Quoted text —
Peninsula Dance Theatre
Members of Peninsula Dance Theatre | Credit: Cory Weaver

When he started teaching hip-hop dance at the Peninsula Ballet Theatre, Isaac “Stuck” Sanders says he wanted to emphasize the joy of a different kind of movement.

“It was a really good change for ballet students to open up to hip-hop,” he said. “We were giving it to them in phases, and then those doors open. What’s universal about hip-hop is it’s fun. My goal was to let them have fun and connect and let them be free and experiment more.”

Incorporating hip-hop moves into ballet was a similar experience for Alee Martinez, who also taught at the Peninsula Ballet.

“When I started, I had a lot of ballet students and it’s cool to offer something different,” she said. “There are dancers stuck in the same routine, and you ask them to do the exact opposite, like it’s OK to drop your shoulders. It’s a whole new thing.”

Alee Martinez and Isaac "Stuck" Sanders
Isaac "​​​​​​Stuck" Sanders and Alee Martinez play the roles of the Nutcracker Prince and Clara in Hip-Hop Nutcracker | Credit: Lance Huntley

In 2010, when the Peninsula Ballet moved to the former Circuit City building with 30,000 feet and six studios in 2010, executive director Christine Leslie decided to use the space for dance of all kinds. Hip-hop classes are some of the most popular and always full, she says. In 2016, she asked Martinez and Sanders, partners in life as well as dance, to create a hip-hop Nutcracker.

It’s been extremely popular, selling out every year. But when Leslie asked them, neither Sanders, who’s from Sacramento, where he did street dance, nor Martinez, who grew up in San Jose with parents who took part in salsa competitions around the Bay Area, were familiar with the 1892 two-act Tchaikovsky ballet with its mice, prince, and Sugar Plum Fairy.

They watched a recording and immediately had ideas of what they could do, involving flipping the story on its head but keeping what people loved about the ballet.

“When we were first watching it in our apartment, we were trying to get an understanding of the characters and there was some trial and error,” Martinez said. “For those people who come to the show annually, they definitely notice things that we fix or change.”

Supplied material —
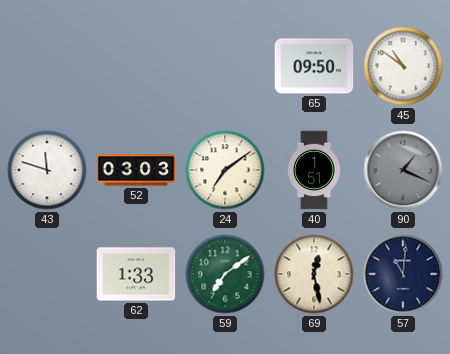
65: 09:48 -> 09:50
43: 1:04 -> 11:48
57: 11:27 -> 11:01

Task directions —
Name every person mentioned by name in the article on the Hip-Hop Nutcracker, including anyone credited for a photograph. Work only from the article on the Hip-Hop Nutcracker and ignore the data.

Output below —
- Cory Weaver
- Isaac "Stuck" Sanders
- Alee Martinez
- Lance Huntley
- Christine Leslie
- Tchaikovsky